2. Whisk together the brown sugar, cream and milk in a medium saucepan. Cut vanilla bean in half and scrape out the seeds, then add them to the saucepan along with the emptied bean.
3.Cook over a medium heat stirring constantly, until the mixture begins to steam but not boil.
4. Meanwhile, in a stand mixer, beat egg yolks until thick and pale. Remove the empty vanilla bean pod from the cream and then very slowly pour it into the egg yolks whilst constantly whisking the mixture.
5. Return the mixture to the stove and place back over a medium heat. Stir constantly until the mixture thickens enough to coat the back of a wooden spoon. Remove from the heat. Then strain the mixture into a large bowl.
6. Finally, stir in the reduced wine. Chill in the fridge for a couple of hours or until very cool, before pouring it into your home ice cream maker.
7. Serve your red wine ice cream freshly churned for maximum deliciousness.
5. Rum and Bacon Ice Cream
Another iconic combo. Rum ice cream is already amazing in itself but adding bacon to it just amplifies its awesomeness. Adding bacon to your ice cream isn't as crazy as you think. It's the same concept as adding salty crushed peanuts to your ice cream, combining sweet and savory. Here is a great recipe from cookingwaithjanica.com
Ingredients
5 Strips of Candied Bacon (recipe)
3 Tablespoons of Butter
5 Egg Yolks
2 3/4 Cup Half & Half
3/4 Cup Dark Brown Sugar (packed)
3 Teaspoons Dark Rum
1/4 Teaspoon Vanilla Extract
Directions
1. Once your candied bacon has cooled, chop it into tiny pieces.
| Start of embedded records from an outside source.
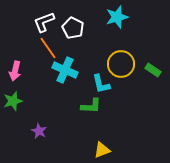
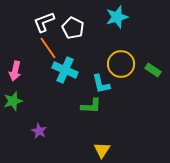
yellow triangle: rotated 36 degrees counterclockwise
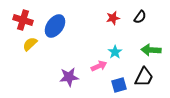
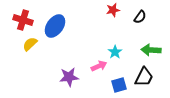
red star: moved 8 px up
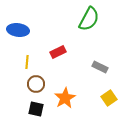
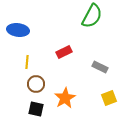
green semicircle: moved 3 px right, 3 px up
red rectangle: moved 6 px right
yellow square: rotated 14 degrees clockwise
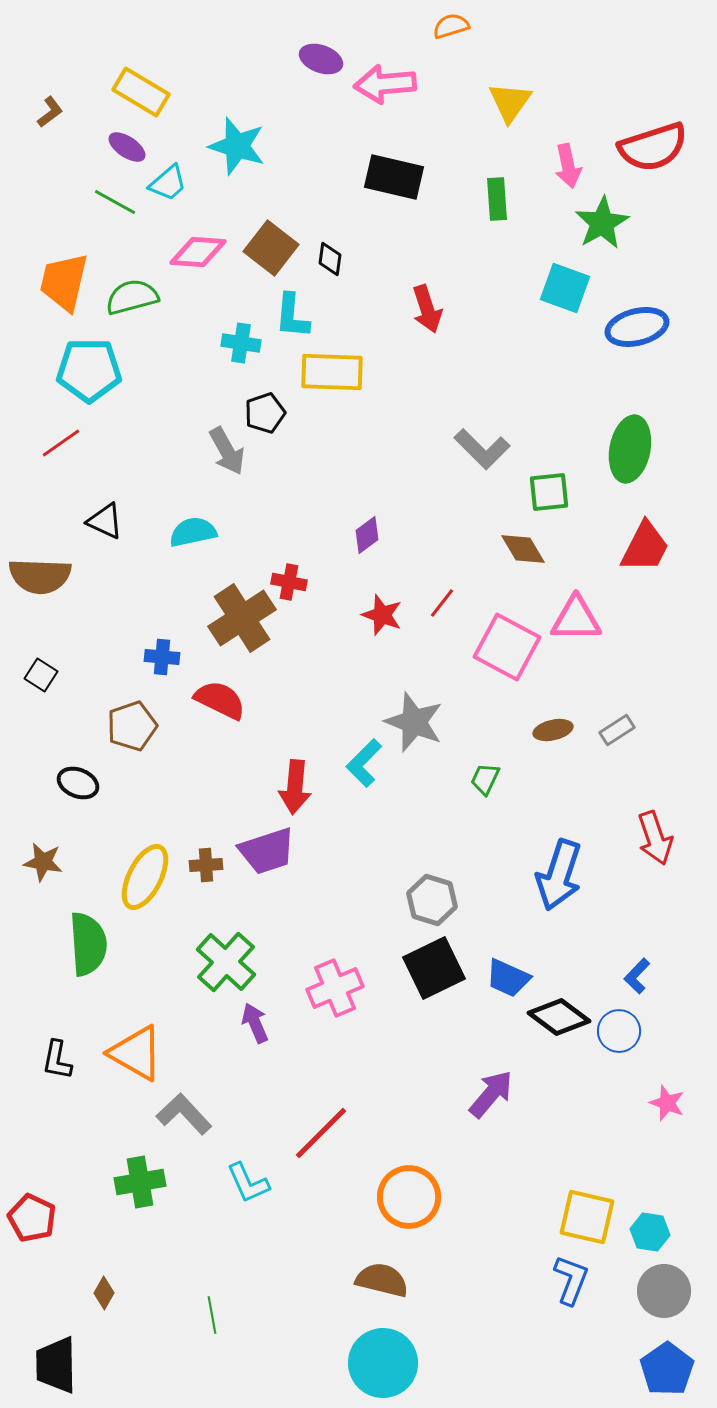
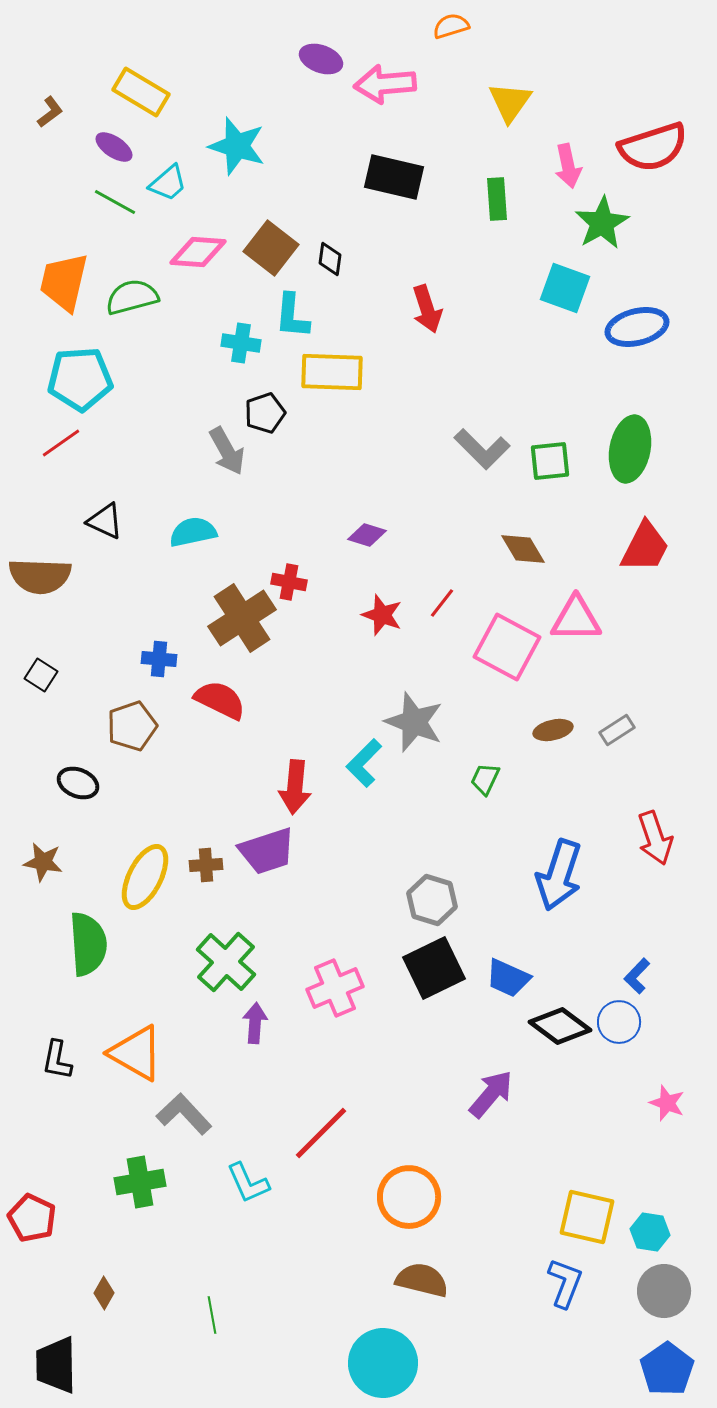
purple ellipse at (127, 147): moved 13 px left
cyan pentagon at (89, 370): moved 9 px left, 9 px down; rotated 4 degrees counterclockwise
green square at (549, 492): moved 1 px right, 31 px up
purple diamond at (367, 535): rotated 54 degrees clockwise
blue cross at (162, 657): moved 3 px left, 2 px down
black diamond at (559, 1017): moved 1 px right, 9 px down
purple arrow at (255, 1023): rotated 27 degrees clockwise
blue circle at (619, 1031): moved 9 px up
brown semicircle at (382, 1280): moved 40 px right
blue L-shape at (571, 1280): moved 6 px left, 3 px down
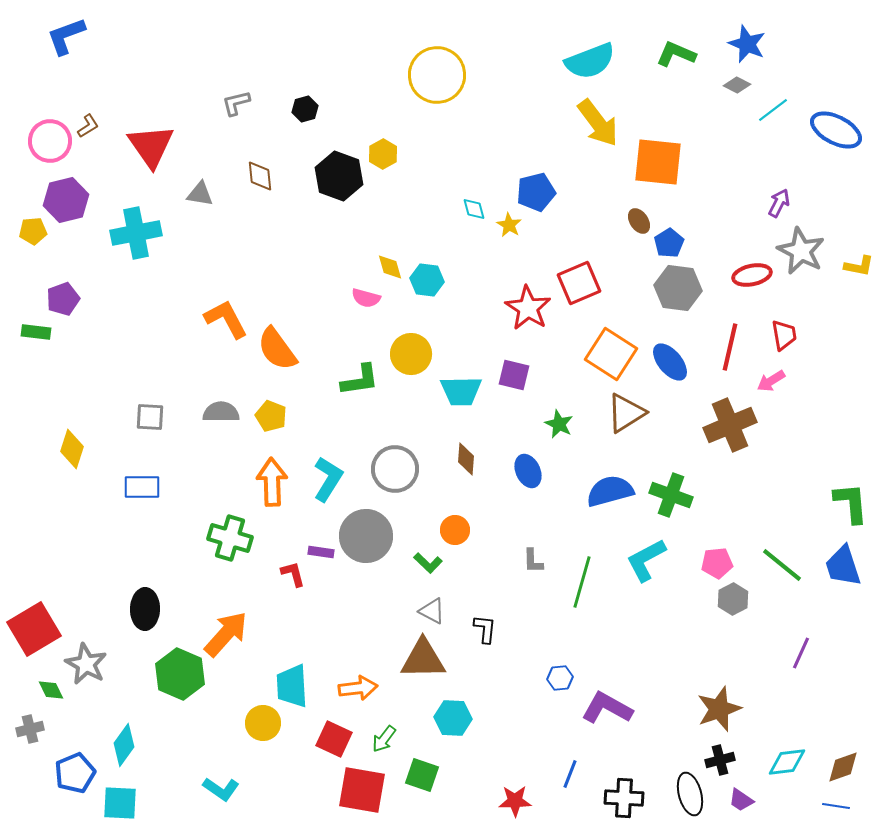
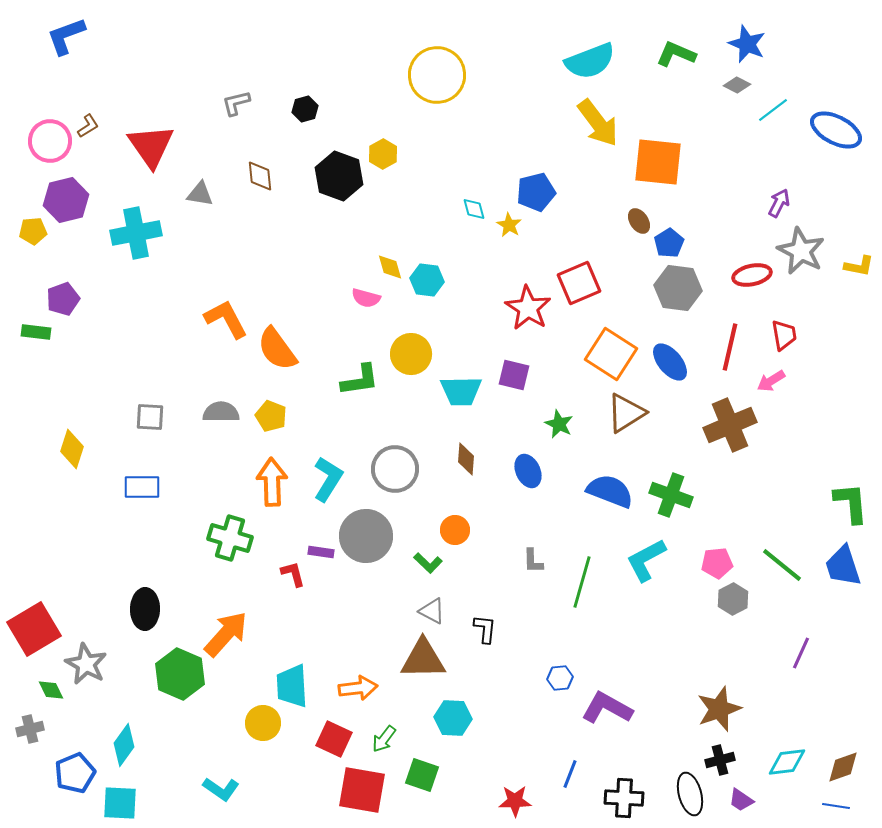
blue semicircle at (610, 491): rotated 36 degrees clockwise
2. Next, melt the butter in a saucepan. Stir in the brown sugar and half of the half and half. Pour the remaining half-and-half into a bowl set in an ice bath and set a mesh strainer over the top.
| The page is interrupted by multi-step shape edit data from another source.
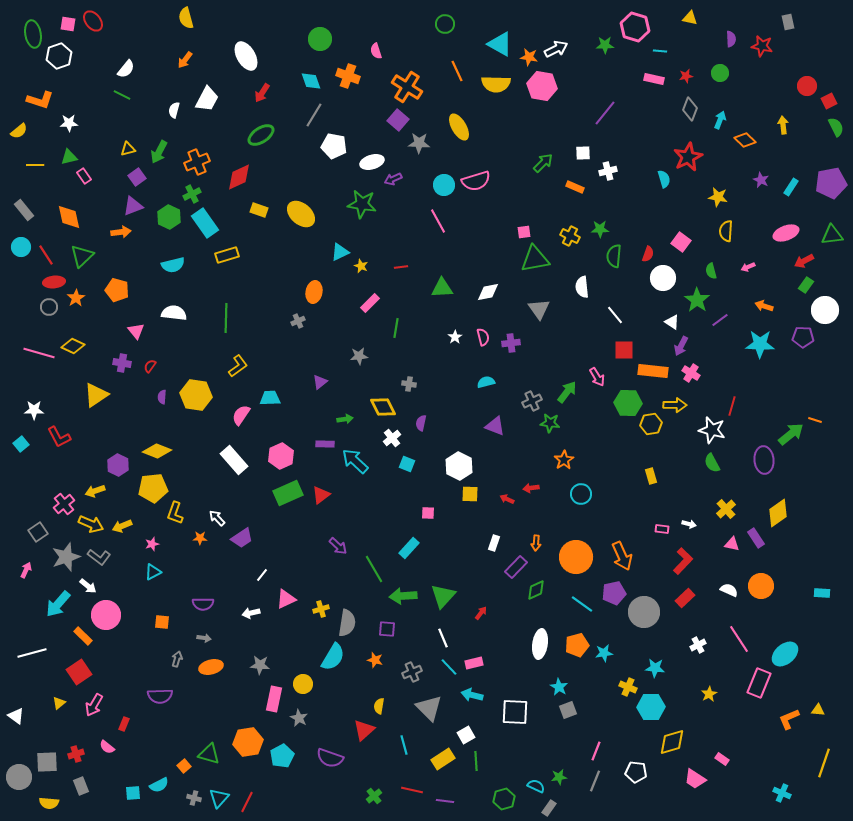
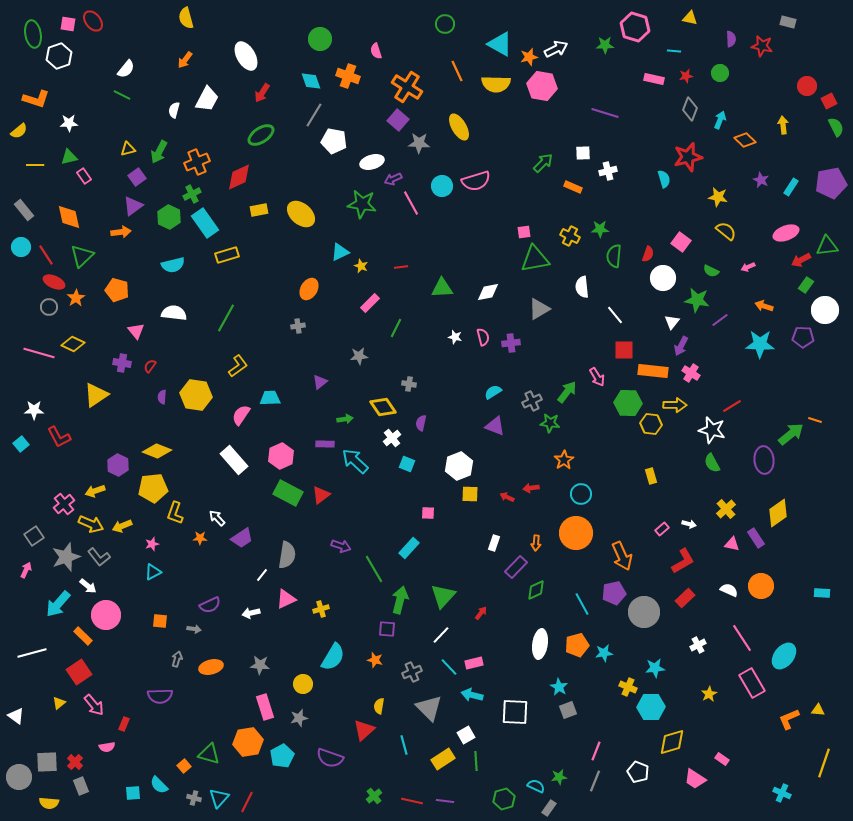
gray rectangle at (788, 22): rotated 63 degrees counterclockwise
cyan line at (660, 51): moved 14 px right
orange star at (529, 57): rotated 24 degrees counterclockwise
orange L-shape at (40, 100): moved 4 px left, 1 px up
purple line at (605, 113): rotated 68 degrees clockwise
white pentagon at (334, 146): moved 5 px up
red star at (688, 157): rotated 12 degrees clockwise
cyan circle at (444, 185): moved 2 px left, 1 px down
orange rectangle at (575, 187): moved 2 px left
purple triangle at (133, 206): rotated 15 degrees counterclockwise
yellow rectangle at (259, 210): rotated 30 degrees counterclockwise
pink line at (438, 221): moved 27 px left, 18 px up
yellow semicircle at (726, 231): rotated 125 degrees clockwise
green triangle at (832, 235): moved 5 px left, 11 px down
red arrow at (804, 261): moved 3 px left, 1 px up
green semicircle at (711, 271): rotated 49 degrees counterclockwise
red ellipse at (54, 282): rotated 30 degrees clockwise
orange ellipse at (314, 292): moved 5 px left, 3 px up; rotated 20 degrees clockwise
green star at (697, 300): rotated 25 degrees counterclockwise
gray triangle at (539, 309): rotated 35 degrees clockwise
green line at (226, 318): rotated 28 degrees clockwise
gray cross at (298, 321): moved 5 px down; rotated 16 degrees clockwise
white triangle at (672, 322): rotated 35 degrees clockwise
green line at (396, 328): rotated 18 degrees clockwise
white star at (455, 337): rotated 24 degrees counterclockwise
yellow diamond at (73, 346): moved 2 px up
cyan semicircle at (486, 382): moved 7 px right, 10 px down; rotated 18 degrees counterclockwise
red line at (732, 406): rotated 42 degrees clockwise
yellow diamond at (383, 407): rotated 8 degrees counterclockwise
yellow hexagon at (651, 424): rotated 15 degrees clockwise
white hexagon at (459, 466): rotated 12 degrees clockwise
green rectangle at (288, 493): rotated 52 degrees clockwise
red arrow at (507, 499): moved 2 px up
pink rectangle at (662, 529): rotated 48 degrees counterclockwise
gray square at (38, 532): moved 4 px left, 4 px down
purple arrow at (338, 546): moved 3 px right; rotated 24 degrees counterclockwise
gray L-shape at (99, 557): rotated 15 degrees clockwise
orange circle at (576, 557): moved 24 px up
red L-shape at (683, 561): rotated 16 degrees clockwise
green arrow at (403, 596): moved 3 px left, 4 px down; rotated 108 degrees clockwise
purple semicircle at (203, 604): moved 7 px right, 1 px down; rotated 25 degrees counterclockwise
cyan line at (582, 604): rotated 25 degrees clockwise
orange square at (162, 622): moved 2 px left, 1 px up
gray semicircle at (347, 623): moved 60 px left, 68 px up
gray arrow at (204, 638): moved 10 px left, 9 px up
white line at (443, 638): moved 2 px left, 3 px up; rotated 66 degrees clockwise
pink line at (739, 639): moved 3 px right, 1 px up
cyan ellipse at (785, 654): moved 1 px left, 2 px down; rotated 12 degrees counterclockwise
cyan star at (655, 668): rotated 12 degrees counterclockwise
pink rectangle at (759, 683): moved 7 px left; rotated 52 degrees counterclockwise
pink rectangle at (274, 699): moved 9 px left, 8 px down; rotated 30 degrees counterclockwise
pink arrow at (94, 705): rotated 70 degrees counterclockwise
gray star at (299, 718): rotated 30 degrees clockwise
pink semicircle at (107, 747): rotated 49 degrees counterclockwise
red cross at (76, 754): moved 1 px left, 8 px down; rotated 28 degrees counterclockwise
white pentagon at (636, 772): moved 2 px right; rotated 15 degrees clockwise
cyan semicircle at (159, 785): rotated 72 degrees clockwise
red line at (412, 790): moved 11 px down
3. In another bowl, whisk the egg yolks together and slowly stir in the brown sugar mixture. Whisk together and pour back into your saucepan. Cook over low heat, constantly stirring and scraping the bottom, until the custard thickens enough to coat your spatula. Strain the custard into the half-and-half, stirring over the ice bath, until cool.
4. When cool, add rum and vanilla. Stir then freeze in your ice cream maker (I used this one) according to manufacturers directions. Add bacon bits during the last few minutes of churn. Depending on the consistency desired, you may find that you want to put the ice cream in the freezer for a few hours to set.